* _Dataset rows_
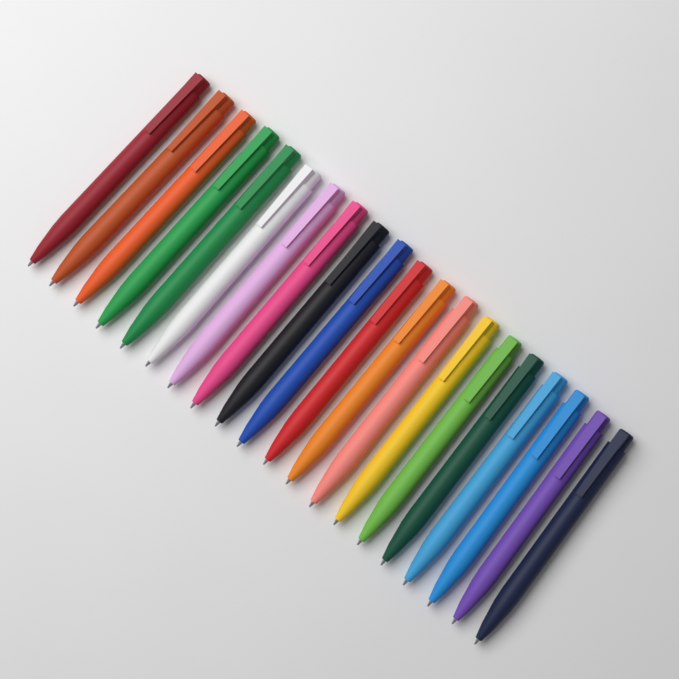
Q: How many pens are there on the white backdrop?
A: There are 20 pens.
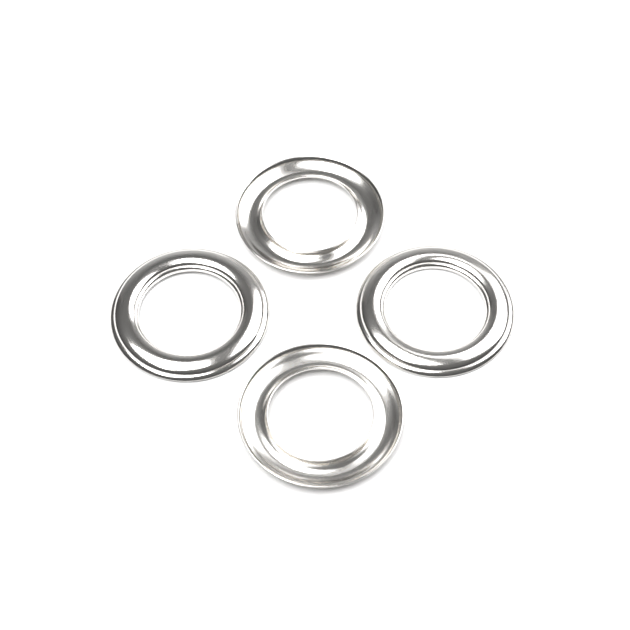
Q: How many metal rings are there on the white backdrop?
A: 4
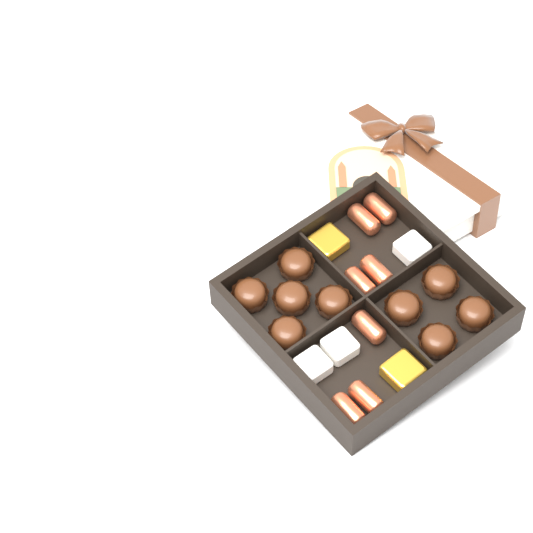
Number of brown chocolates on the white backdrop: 9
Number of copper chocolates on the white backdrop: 7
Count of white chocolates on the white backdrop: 3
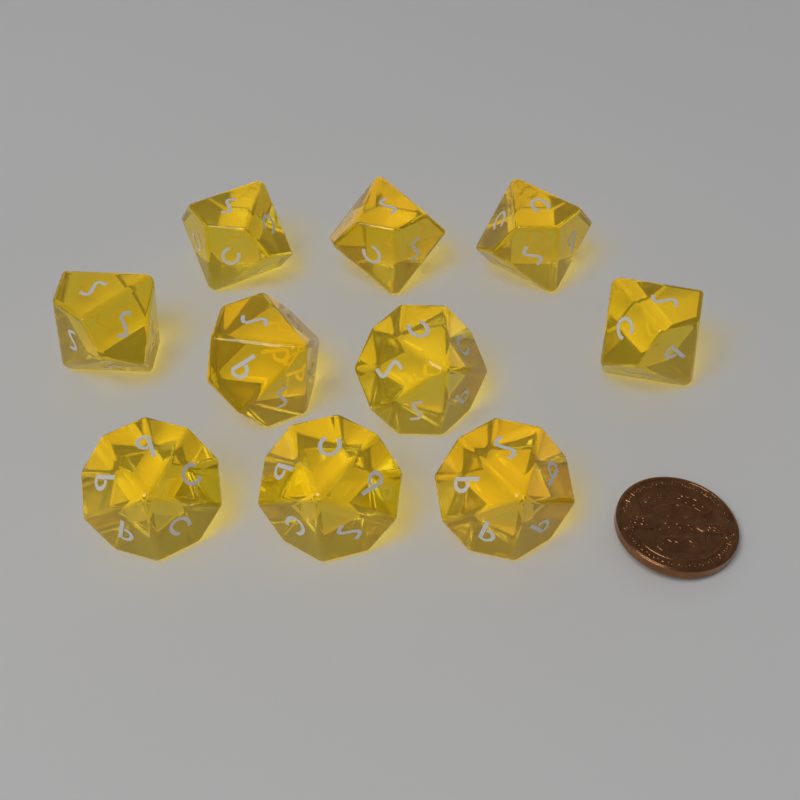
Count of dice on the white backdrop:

* _Given exercise_
Output every item above word for word, omitting the pictures.

* _Task solution_
Q: How many pens are there on the white backdrop?
A: There are 20 pens.
Q: How many metal rings are there on the white backdrop?
A: 4
Number of brown chocolates on the white backdrop: 9
Number of copper chocolates on the white backdrop: 7
Count of white chocolates on the white backdrop: 3
Count of dice on the white backdrop:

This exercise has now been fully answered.